Which lines of the data hold the word "Merton"? Copy all of them.

Source information START

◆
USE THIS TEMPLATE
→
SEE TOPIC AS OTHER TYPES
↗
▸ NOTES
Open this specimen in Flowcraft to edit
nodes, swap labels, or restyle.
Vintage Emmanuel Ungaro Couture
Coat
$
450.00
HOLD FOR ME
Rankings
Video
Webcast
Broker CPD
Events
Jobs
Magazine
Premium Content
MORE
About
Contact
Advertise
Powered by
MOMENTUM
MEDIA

Source information END
Source information START

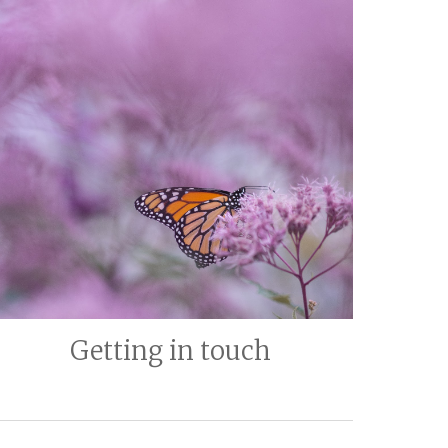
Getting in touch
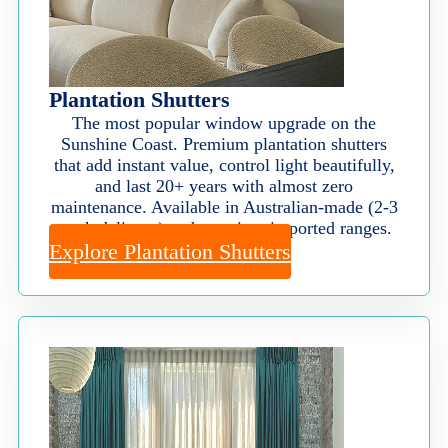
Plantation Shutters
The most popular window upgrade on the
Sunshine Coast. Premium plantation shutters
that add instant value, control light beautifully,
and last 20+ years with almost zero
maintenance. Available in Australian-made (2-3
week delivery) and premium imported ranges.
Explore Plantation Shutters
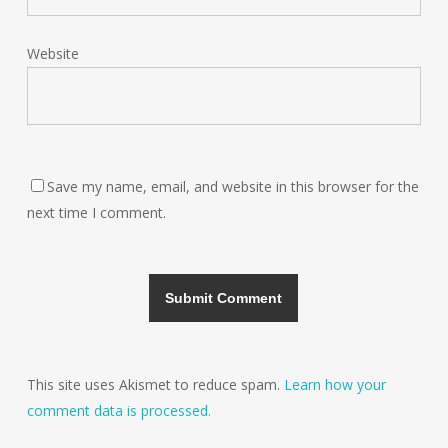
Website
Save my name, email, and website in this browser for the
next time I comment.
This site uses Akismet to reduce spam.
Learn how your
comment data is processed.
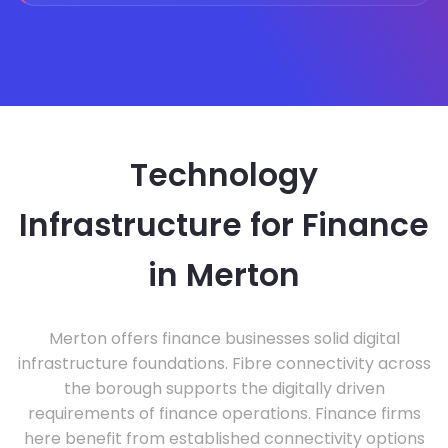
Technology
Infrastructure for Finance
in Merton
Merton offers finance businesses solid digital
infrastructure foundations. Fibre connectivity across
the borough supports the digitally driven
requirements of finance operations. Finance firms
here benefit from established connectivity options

Source information END

Answer to this exercise ->
in Merton
Merton offers finance businesses solid digital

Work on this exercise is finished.